> Data for the task
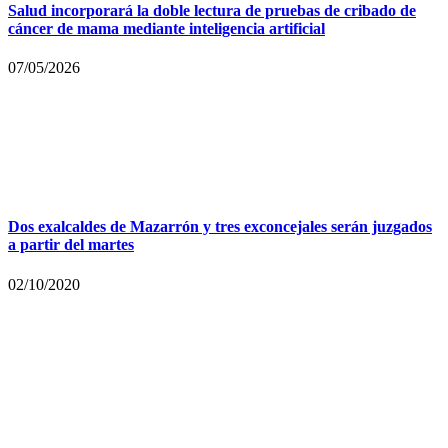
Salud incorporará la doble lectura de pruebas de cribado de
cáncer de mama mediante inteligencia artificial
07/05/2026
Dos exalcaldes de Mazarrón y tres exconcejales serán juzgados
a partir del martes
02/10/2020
* * *
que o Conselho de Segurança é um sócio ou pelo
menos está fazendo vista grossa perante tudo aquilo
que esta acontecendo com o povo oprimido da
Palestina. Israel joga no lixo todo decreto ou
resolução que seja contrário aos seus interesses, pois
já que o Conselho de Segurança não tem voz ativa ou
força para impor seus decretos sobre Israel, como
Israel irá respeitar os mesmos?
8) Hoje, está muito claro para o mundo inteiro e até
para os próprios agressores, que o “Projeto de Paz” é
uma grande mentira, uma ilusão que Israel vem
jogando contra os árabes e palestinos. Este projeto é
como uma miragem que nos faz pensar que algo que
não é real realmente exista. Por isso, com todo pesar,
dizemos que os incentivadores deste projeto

> What to produce
Where does the word "Segurança" appear in the records above? Return every line that holds it.

> Solution to the problem
que o Conselho de Segurança é um sócio ou pelo
já que o Conselho de Segurança não tem voz ativa ou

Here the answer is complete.